*Work to be completed*
Give again, word for word, every line below from the one that has "backpack: present [422,464,554,649]" through the one that has "booklet: none [182,662,344,758]", both included, and no others.

(Records contained in a dataset)
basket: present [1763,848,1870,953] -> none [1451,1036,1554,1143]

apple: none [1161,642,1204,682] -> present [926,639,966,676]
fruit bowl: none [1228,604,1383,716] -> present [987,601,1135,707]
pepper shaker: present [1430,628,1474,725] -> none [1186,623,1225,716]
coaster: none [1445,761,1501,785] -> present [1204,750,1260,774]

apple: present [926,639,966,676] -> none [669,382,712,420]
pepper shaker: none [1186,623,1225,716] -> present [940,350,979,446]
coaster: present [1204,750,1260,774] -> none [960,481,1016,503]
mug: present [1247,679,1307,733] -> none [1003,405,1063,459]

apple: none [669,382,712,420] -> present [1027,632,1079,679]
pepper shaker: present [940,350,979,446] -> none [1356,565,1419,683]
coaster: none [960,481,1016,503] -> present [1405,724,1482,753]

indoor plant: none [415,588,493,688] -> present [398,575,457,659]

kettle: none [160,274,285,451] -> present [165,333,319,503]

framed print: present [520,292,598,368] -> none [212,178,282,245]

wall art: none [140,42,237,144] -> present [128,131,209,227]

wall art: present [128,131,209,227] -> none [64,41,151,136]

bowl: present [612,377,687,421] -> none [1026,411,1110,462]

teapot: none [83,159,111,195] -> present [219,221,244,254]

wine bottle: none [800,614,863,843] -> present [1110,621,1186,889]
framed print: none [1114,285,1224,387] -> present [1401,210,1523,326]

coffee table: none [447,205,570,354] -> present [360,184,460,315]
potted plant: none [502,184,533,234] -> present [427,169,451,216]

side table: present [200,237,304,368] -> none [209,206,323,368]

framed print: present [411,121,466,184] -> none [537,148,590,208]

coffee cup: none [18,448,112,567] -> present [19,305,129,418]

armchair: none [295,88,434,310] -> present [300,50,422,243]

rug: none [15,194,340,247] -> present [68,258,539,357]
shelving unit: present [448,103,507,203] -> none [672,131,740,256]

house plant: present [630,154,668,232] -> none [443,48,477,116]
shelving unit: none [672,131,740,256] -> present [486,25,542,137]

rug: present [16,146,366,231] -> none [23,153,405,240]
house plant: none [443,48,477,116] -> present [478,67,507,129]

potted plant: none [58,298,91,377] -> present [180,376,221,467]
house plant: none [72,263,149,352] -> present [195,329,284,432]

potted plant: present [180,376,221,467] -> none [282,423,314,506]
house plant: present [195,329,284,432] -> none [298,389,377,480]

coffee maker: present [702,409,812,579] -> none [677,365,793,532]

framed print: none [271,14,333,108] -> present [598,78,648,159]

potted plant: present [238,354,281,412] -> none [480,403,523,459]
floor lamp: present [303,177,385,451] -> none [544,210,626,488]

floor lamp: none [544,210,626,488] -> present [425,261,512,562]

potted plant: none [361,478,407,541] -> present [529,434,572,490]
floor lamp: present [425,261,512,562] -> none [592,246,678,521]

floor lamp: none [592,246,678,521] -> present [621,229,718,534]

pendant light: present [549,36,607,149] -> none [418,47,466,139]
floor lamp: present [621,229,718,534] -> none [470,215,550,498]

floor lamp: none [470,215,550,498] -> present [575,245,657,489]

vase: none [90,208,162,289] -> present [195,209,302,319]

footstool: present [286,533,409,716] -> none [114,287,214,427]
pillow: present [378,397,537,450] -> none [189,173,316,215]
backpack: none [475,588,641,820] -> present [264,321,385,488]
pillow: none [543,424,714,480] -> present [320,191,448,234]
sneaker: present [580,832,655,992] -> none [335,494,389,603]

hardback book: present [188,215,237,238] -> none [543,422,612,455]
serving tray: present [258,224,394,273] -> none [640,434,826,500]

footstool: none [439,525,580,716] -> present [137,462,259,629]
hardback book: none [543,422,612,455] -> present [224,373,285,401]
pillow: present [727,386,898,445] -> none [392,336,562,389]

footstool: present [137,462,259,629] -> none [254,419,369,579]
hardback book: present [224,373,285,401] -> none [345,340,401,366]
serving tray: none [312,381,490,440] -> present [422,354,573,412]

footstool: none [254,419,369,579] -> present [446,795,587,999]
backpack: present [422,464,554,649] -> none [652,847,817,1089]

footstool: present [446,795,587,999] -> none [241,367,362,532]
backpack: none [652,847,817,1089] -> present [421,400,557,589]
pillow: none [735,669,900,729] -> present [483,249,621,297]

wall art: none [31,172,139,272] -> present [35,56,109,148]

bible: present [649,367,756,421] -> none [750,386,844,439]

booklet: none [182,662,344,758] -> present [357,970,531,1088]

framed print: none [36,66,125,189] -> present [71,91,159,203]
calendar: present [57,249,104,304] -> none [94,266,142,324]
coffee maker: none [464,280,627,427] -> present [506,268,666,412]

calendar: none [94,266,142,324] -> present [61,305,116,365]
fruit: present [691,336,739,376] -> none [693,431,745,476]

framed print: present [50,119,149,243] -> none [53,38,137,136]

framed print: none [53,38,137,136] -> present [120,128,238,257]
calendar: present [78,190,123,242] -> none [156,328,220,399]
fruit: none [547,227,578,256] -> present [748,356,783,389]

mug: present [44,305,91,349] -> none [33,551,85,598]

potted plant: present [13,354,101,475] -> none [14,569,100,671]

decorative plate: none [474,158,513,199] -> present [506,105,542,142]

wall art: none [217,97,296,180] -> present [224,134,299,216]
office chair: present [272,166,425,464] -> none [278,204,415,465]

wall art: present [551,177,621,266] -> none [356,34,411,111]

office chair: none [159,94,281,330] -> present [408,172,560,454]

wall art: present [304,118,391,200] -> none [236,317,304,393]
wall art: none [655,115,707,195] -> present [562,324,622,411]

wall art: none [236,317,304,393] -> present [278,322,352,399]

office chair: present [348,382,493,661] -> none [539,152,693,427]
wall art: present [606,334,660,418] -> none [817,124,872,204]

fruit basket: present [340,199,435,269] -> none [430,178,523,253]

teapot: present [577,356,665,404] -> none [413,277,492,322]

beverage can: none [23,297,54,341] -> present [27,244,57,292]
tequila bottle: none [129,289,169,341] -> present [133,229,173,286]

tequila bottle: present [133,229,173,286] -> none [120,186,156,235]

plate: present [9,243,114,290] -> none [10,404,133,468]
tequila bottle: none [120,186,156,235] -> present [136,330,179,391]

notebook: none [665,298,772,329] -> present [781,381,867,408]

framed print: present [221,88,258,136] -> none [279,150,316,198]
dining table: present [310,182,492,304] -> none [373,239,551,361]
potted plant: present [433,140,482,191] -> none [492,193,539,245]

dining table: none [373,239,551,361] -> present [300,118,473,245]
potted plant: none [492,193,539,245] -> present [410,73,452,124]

*Solution to this task*
backpack: present [422,464,554,649] -> none [652,847,817,1089]

footstool: present [446,795,587,999] -> none [241,367,362,532]
backpack: none [652,847,817,1089] -> present [421,400,557,589]
pillow: none [735,669,900,729] -> present [483,249,621,297]

wall art: none [31,172,139,272] -> present [35,56,109,148]

bible: present [649,367,756,421] -> none [750,386,844,439]

booklet: none [182,662,344,758] -> present [357,970,531,1088]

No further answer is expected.